• WORK INSTRUCTION
Where the word "Özeti" appears in a line below, copy the whole line.

++++ EXTRACTED ENTRIES ++++

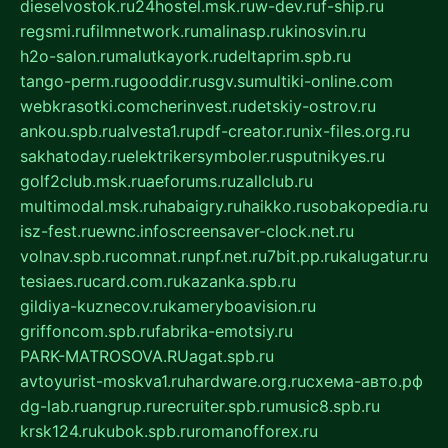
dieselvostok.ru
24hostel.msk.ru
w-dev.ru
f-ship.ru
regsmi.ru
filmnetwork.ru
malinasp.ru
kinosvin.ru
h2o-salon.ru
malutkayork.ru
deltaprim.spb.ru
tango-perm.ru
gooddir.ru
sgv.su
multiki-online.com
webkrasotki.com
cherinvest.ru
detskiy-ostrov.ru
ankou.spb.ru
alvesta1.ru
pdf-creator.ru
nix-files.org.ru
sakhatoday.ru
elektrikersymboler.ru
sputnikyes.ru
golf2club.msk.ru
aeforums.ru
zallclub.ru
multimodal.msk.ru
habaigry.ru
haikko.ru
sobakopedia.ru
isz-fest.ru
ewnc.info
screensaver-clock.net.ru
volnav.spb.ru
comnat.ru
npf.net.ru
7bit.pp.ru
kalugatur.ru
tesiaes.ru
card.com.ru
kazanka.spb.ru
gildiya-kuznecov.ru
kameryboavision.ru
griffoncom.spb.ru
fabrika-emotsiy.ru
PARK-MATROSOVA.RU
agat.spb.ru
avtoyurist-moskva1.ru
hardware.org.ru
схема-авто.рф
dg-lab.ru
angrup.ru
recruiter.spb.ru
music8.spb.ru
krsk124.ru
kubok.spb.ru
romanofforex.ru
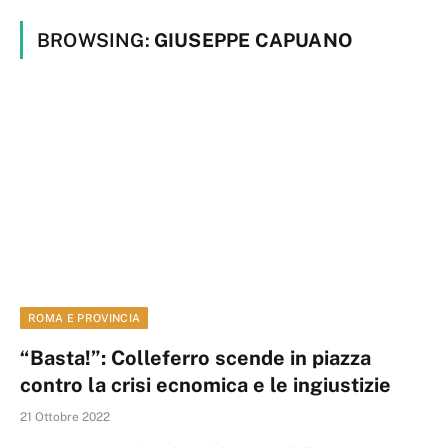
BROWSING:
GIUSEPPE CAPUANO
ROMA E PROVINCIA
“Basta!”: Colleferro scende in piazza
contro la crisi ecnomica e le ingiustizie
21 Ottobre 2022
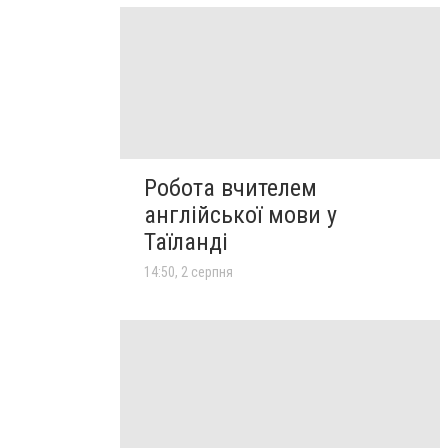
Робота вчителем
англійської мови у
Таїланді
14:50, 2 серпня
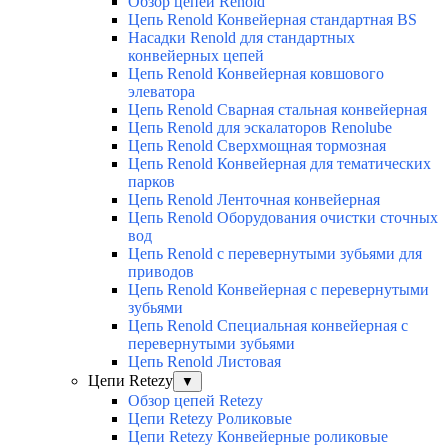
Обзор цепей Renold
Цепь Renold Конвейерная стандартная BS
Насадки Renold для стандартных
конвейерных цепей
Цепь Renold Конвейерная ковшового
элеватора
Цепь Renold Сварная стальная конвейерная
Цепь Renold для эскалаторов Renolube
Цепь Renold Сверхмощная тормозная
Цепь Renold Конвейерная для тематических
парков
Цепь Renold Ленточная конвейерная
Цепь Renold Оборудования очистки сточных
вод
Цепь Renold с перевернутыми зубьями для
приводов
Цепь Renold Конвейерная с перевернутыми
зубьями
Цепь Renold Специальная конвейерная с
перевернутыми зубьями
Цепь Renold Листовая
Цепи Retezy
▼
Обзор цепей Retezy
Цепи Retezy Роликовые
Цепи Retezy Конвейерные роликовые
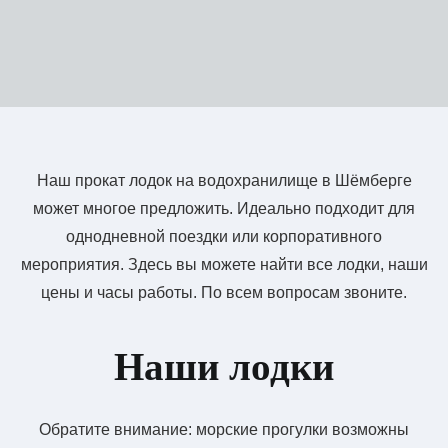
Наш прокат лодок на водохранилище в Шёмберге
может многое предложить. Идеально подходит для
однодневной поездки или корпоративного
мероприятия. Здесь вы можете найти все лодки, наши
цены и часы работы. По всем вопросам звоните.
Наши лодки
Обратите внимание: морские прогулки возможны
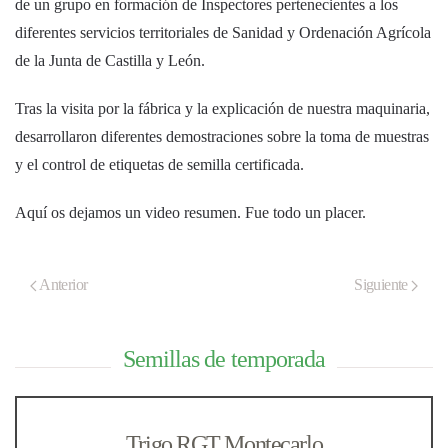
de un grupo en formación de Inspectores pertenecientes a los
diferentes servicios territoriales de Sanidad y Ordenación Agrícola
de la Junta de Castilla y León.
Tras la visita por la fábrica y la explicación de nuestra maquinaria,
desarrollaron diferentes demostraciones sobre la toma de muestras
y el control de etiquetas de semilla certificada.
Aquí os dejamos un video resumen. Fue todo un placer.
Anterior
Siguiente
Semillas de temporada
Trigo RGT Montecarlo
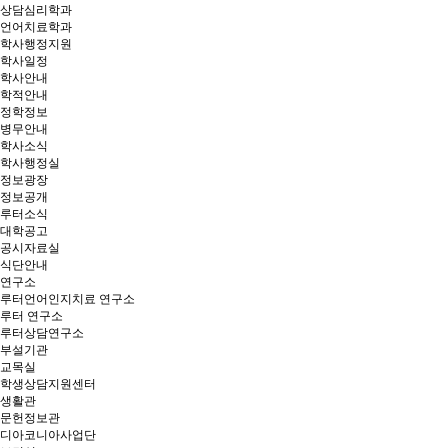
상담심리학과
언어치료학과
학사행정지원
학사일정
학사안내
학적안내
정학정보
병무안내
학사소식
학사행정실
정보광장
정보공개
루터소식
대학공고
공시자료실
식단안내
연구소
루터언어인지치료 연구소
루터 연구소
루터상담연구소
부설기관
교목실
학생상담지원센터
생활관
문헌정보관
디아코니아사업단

++++
++++ EXTRACTED ENTRIES ++++

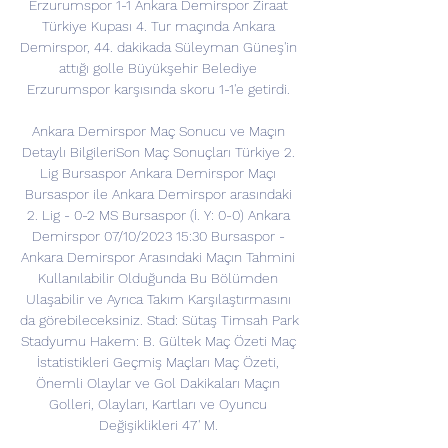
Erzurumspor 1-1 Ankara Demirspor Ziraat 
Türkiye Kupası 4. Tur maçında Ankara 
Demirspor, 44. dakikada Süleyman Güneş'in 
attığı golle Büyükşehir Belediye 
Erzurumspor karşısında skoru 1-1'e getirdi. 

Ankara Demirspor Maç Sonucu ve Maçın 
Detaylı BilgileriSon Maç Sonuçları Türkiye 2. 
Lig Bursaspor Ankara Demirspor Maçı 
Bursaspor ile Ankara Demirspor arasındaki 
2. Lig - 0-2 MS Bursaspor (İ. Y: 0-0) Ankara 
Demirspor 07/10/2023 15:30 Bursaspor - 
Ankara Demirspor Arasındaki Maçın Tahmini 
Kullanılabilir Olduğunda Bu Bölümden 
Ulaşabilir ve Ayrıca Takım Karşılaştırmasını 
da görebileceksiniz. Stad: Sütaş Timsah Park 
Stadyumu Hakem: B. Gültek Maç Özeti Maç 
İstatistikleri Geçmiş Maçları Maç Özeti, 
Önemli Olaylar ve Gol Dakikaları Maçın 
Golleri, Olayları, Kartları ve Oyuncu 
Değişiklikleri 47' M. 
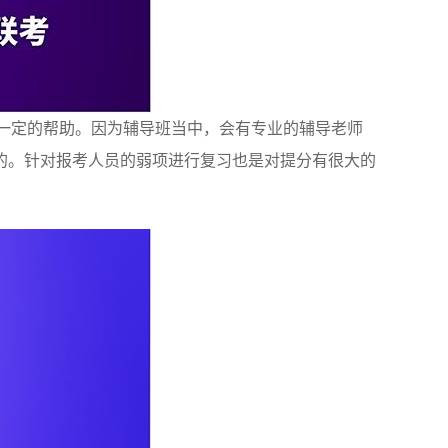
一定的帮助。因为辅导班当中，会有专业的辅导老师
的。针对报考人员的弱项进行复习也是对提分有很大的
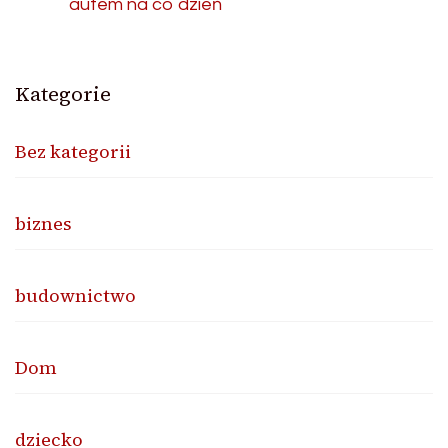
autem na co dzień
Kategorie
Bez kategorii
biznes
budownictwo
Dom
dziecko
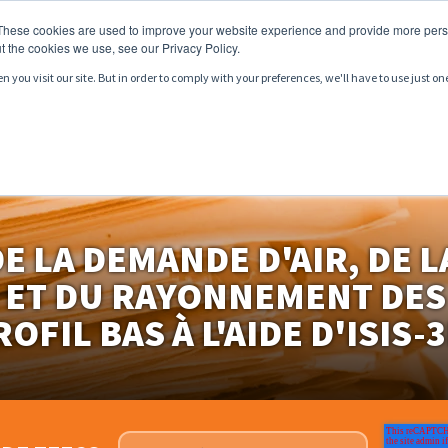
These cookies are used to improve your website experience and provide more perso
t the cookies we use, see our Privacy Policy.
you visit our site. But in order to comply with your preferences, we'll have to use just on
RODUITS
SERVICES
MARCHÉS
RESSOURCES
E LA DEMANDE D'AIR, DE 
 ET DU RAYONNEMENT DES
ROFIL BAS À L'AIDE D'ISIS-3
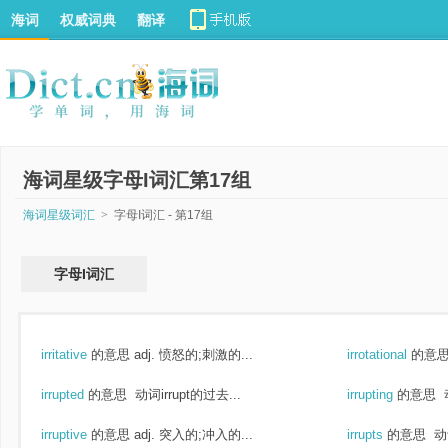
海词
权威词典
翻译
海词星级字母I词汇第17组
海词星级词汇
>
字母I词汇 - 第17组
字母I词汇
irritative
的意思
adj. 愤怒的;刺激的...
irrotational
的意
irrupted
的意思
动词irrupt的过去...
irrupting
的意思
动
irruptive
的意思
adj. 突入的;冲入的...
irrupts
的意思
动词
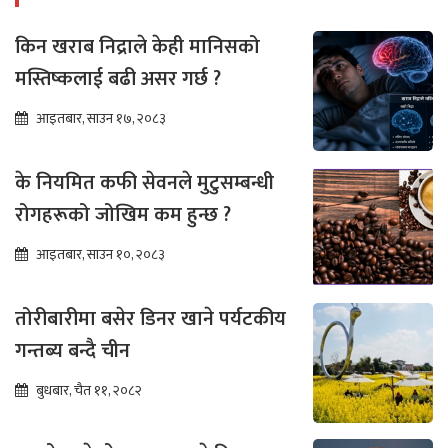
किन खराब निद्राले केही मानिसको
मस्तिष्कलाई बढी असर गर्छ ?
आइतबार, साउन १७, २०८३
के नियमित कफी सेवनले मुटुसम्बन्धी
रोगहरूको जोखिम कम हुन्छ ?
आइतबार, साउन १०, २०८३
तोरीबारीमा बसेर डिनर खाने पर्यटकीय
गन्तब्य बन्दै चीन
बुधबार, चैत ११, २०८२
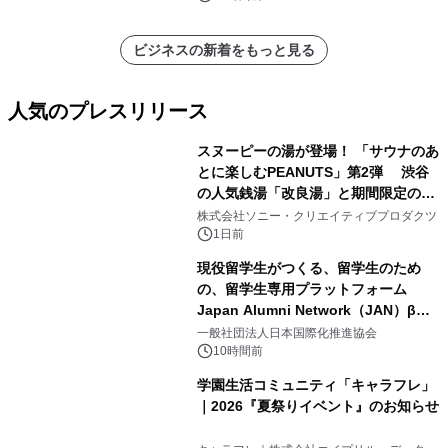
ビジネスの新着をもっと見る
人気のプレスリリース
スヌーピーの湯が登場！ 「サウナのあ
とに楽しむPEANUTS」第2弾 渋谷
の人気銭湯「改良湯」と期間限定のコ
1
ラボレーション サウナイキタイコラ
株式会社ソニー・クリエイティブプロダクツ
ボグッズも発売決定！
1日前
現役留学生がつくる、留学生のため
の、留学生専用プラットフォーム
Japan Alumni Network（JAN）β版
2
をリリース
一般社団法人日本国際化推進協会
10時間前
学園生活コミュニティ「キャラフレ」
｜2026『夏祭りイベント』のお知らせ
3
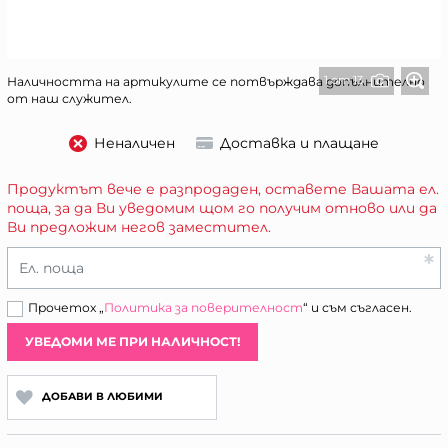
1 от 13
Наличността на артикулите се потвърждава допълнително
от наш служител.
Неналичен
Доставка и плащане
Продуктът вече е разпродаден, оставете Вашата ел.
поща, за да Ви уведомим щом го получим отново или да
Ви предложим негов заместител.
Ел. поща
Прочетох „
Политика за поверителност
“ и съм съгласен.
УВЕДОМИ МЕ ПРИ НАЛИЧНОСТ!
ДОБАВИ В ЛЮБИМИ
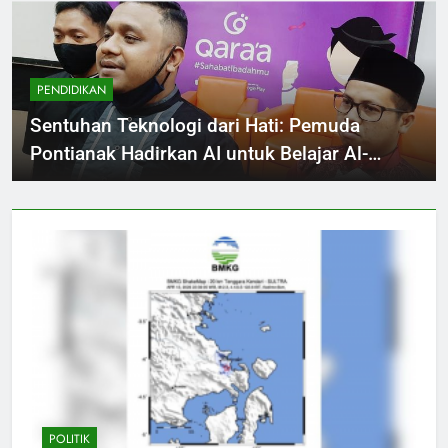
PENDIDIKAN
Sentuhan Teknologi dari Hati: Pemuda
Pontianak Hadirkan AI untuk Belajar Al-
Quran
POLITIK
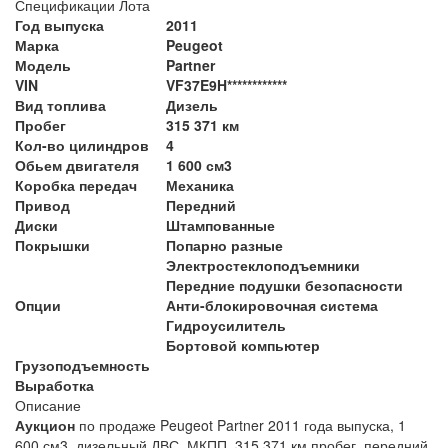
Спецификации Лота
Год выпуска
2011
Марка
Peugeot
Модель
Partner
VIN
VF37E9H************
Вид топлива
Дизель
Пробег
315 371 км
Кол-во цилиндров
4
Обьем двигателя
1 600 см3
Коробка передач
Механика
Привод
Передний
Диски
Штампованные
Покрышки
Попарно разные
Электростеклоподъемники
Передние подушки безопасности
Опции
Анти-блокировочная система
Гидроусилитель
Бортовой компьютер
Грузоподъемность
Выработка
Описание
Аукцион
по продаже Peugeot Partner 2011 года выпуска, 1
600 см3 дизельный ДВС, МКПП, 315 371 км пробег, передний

++++

• ANSWER TO THE EXERCISE
Stadyumu Hakem: B. Gültek Maç Özeti Maç 
İstatistikleri Geçmiş Maçları Maç Özeti, 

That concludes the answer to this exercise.